David Meese (25 December 1723 – 23 August 1770) was a Dutch botanist notable for his authorship of the Flora frisica in 1760.

==Career==
Born into a low class family, Meese became a self taught herbalist. His skills were recognized by the University of Franeker where he was placed in charge of the academic gardens at the college in 1752.

In 1760, Meese published a flora of Friesland, the Flora frisica, which followed the Linnaean system of classification. He followed this with the publication of the two-part Plantarum rudimenta etc. in 1763, written in both Latin and Dutch. He was known for his experiments into moss physiology. He investigated the propagation of the common hair moss, Polytrichum commune, and was among the first to write an account on the morphology of spore germination.

Among his inventions was a special seeder, which was a wooden cart with two wheels and holes on the back wall to allow seed to pass through. He also invented a seed drill.
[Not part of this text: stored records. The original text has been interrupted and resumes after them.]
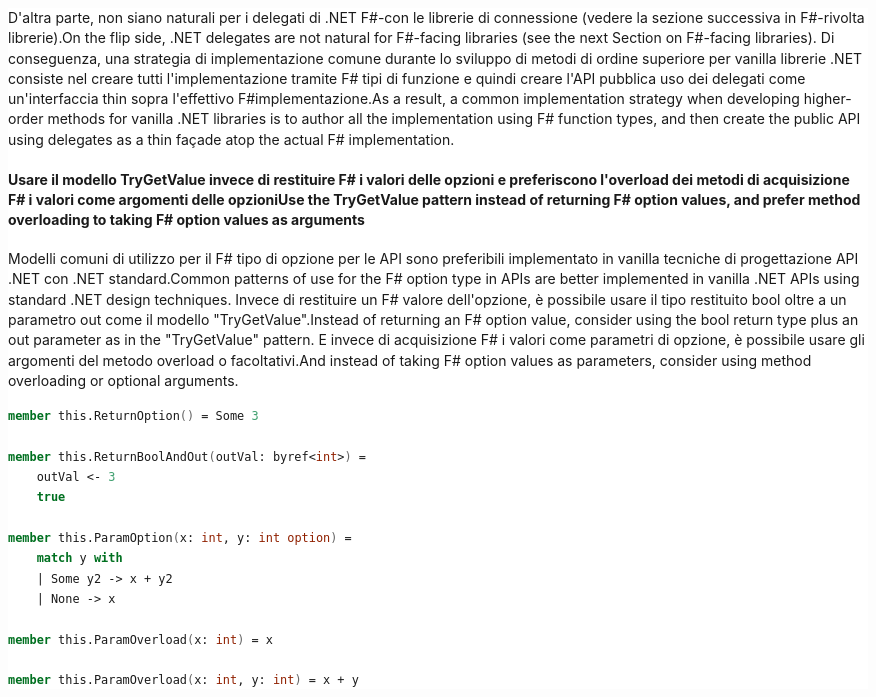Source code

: <span data-ttu-id="b9761-391">D'altra parte, non siano naturali per i delegati di .NET F#-con le librerie di connessione (vedere la sezione successiva in F#-rivolta librerie).</span><span class="sxs-lookup"><span data-stu-id="b9761-391">On the flip side, .NET delegates are not natural for F#-facing libraries (see the next Section on F#-facing libraries).</span></span> <span data-ttu-id="b9761-392">Di conseguenza, una strategia di implementazione comune durante lo sviluppo di metodi di ordine superiore per vanilla librerie .NET consiste nel creare tutti l'implementazione tramite F# tipi di funzione e quindi creare l'API pubblica uso dei delegati come un'interfaccia thin sopra l'effettivo F#implementazione.</span><span class="sxs-lookup"><span data-stu-id="b9761-392">As a result, a common implementation strategy when developing higher-order methods for vanilla .NET libraries is to author all the implementation using F# function types, and then create the public API using delegates as a thin façade atop the actual F# implementation.</span></span>

#### <a name="use-the-trygetvalue-pattern-instead-of-returning-f-option-values-and-prefer-method-overloading-to-taking-f-option-values-as-arguments"></a><span data-ttu-id="b9761-393">Usare il modello TryGetValue invece di restituire F# i valori delle opzioni e preferiscono l'overload dei metodi di acquisizione F# i valori come argomenti delle opzioni</span><span class="sxs-lookup"><span data-stu-id="b9761-393">Use the TryGetValue pattern instead of returning F# option values, and prefer method overloading to taking F# option values as arguments</span></span>

<span data-ttu-id="b9761-394">Modelli comuni di utilizzo per il F# tipo di opzione per le API sono preferibili implementato in vanilla tecniche di progettazione API .NET con .NET standard.</span><span class="sxs-lookup"><span data-stu-id="b9761-394">Common patterns of use for the F# option type in APIs are better implemented in vanilla .NET APIs using standard .NET design techniques.</span></span> <span data-ttu-id="b9761-395">Invece di restituire un F# valore dell'opzione, è possibile usare il tipo restituito bool oltre a un parametro out come il modello "TryGetValue".</span><span class="sxs-lookup"><span data-stu-id="b9761-395">Instead of returning an F# option value, consider using the bool return type plus an out parameter as in the "TryGetValue" pattern.</span></span> <span data-ttu-id="b9761-396">E invece di acquisizione F# i valori come parametri di opzione, è possibile usare gli argomenti del metodo overload o facoltativi.</span><span class="sxs-lookup"><span data-stu-id="b9761-396">And instead of taking F# option values as parameters, consider using method overloading or optional arguments.</span></span>

```fsharp
member this.ReturnOption() = Some 3

member this.ReturnBoolAndOut(outVal: byref<int>) =
    outVal <- 3
    true

member this.ParamOption(x: int, y: int option) =
    match y with
    | Some y2 -> x + y2
    | None -> x

member this.ParamOverload(x: int) = x

member this.ParamOverload(x: int, y: int) = x + y
```
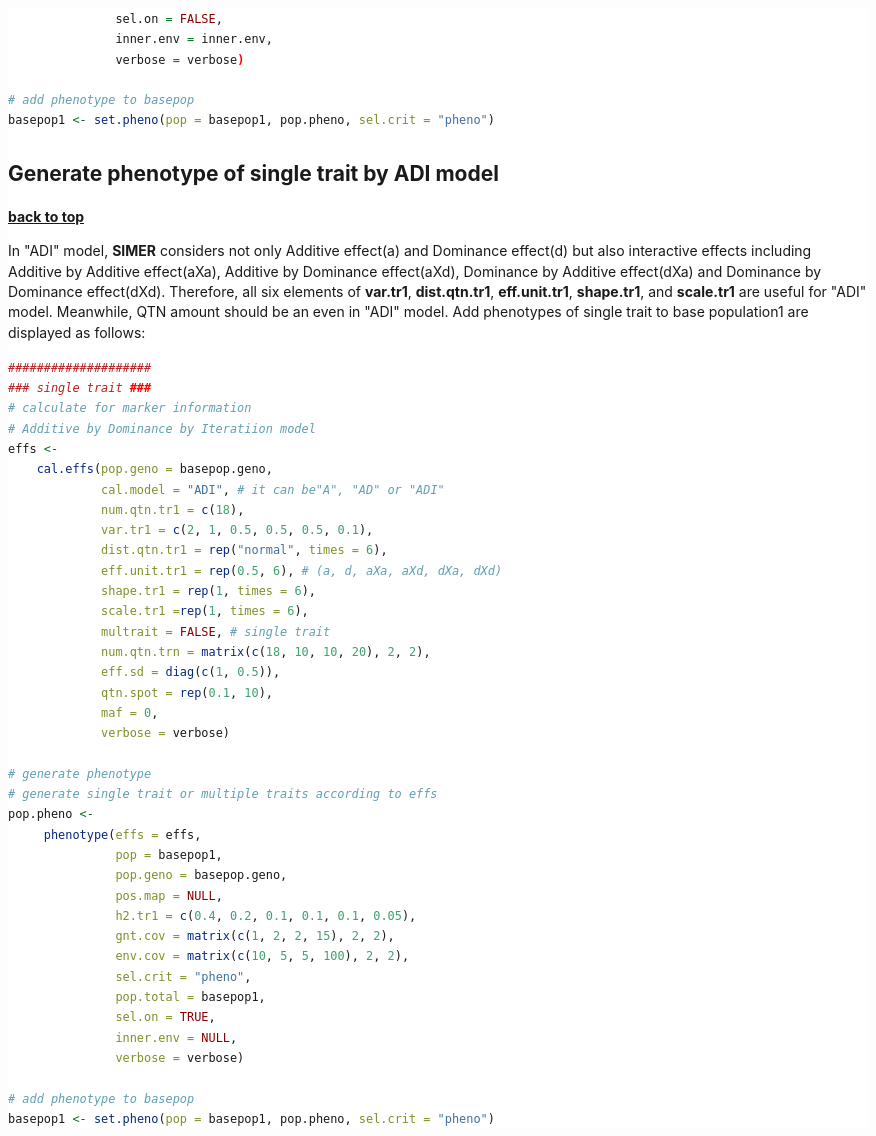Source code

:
 ```r
               sel.on = FALSE,
               inner.env = inner.env,
               verbose = verbose)

# add phenotype to basepop
basepop1 <- set.pheno(pop = basepop1, pop.pheno, sel.crit = "pheno")
```

## Generate phenotype of single trait by ADI model
**[back to top](#contents)**

In "ADI" model, **SIMER** considers not only Additive effect(a) and Dominance effect(d) but also interactive effects including Additive by Additive effect(aXa), Additive by Dominance effect(aXd), Dominance by Additive effect(dXa) and Dominance by Dominance effect(dXd). Therefore, all six elements of **var.tr1**, **dist.qtn.tr1**, **eff.unit.tr1**, **shape.tr1**, and **scale.tr1** are useful for "ADI" model. Meanwhile, QTN amount should be an even in "ADI" model. Add phenotypes of single trait to base population1 are displayed as follows:

```r
####################
### single trait ###
# calculate for marker information
# Additive by Dominance by Iteratiion model
effs <-
    cal.effs(pop.geno = basepop.geno,
             cal.model = "ADI", # it can be"A", "AD" or "ADI"
             num.qtn.tr1 = c(18),
             var.tr1 = c(2, 1, 0.5, 0.5, 0.5, 0.1),
             dist.qtn.tr1 = rep("normal", times = 6),
             eff.unit.tr1 = rep(0.5, 6), # (a, d, aXa, aXd, dXa, dXd)
             shape.tr1 = rep(1, times = 6),
             scale.tr1 =rep(1, times = 6),
             multrait = FALSE, # single trait
             num.qtn.trn = matrix(c(18, 10, 10, 20), 2, 2),
             eff.sd = diag(c(1, 0.5)),
             qtn.spot = rep(0.1, 10),
             maf = 0,
             verbose = verbose)

# generate phenotype
# generate single trait or multiple traits according to effs
pop.pheno <-
     phenotype(effs = effs,
               pop = basepop1,
               pop.geno = basepop.geno,
               pos.map = NULL,
               h2.tr1 = c(0.4, 0.2, 0.1, 0.1, 0.1, 0.05),
               gnt.cov = matrix(c(1, 2, 2, 15), 2, 2),
               env.cov = matrix(c(10, 5, 5, 100), 2, 2),
               sel.crit = "pheno",
               pop.total = basepop1,
               sel.on = TRUE,
               inner.env = NULL,
               verbose = verbose)

# add phenotype to basepop
basepop1 <- set.pheno(pop = basepop1, pop.pheno, sel.crit = "pheno")
```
The moss genus Meesia was named after him in 1788 by his contemporary Johann Hedwig.

==Publications==
- Meese, David (1760). "Flora frisica: of, Lyst der planten welke in de provintie Friesland in het wilde gevonden worden; waar by gevoegt is een korte beschryvinge van boovengenoemde landschap"
- Meese, David (1761). "Het XIX classe van de Genera plantarum van de heer Carolus Linnæus, Syngenesia genaamt: Opgeheldert en vermeerdert : Mitsgaders etc."
- Meese, David (1763). "Plantarum rudimenta, sive illarum methodus. Ducta ex differentia earum seminum, cotyledonum, aliarumque partium, quae brevi tempore post earum propullulationem, ac ulterius incrementum, in iis conspiciuntur"
- Meese, David (1768). "Antwoord op de vraag: welke zyn de beste en minst kostbaare middelen, om het afneemen der oevers van het Haarlemmer Meer te beletten?"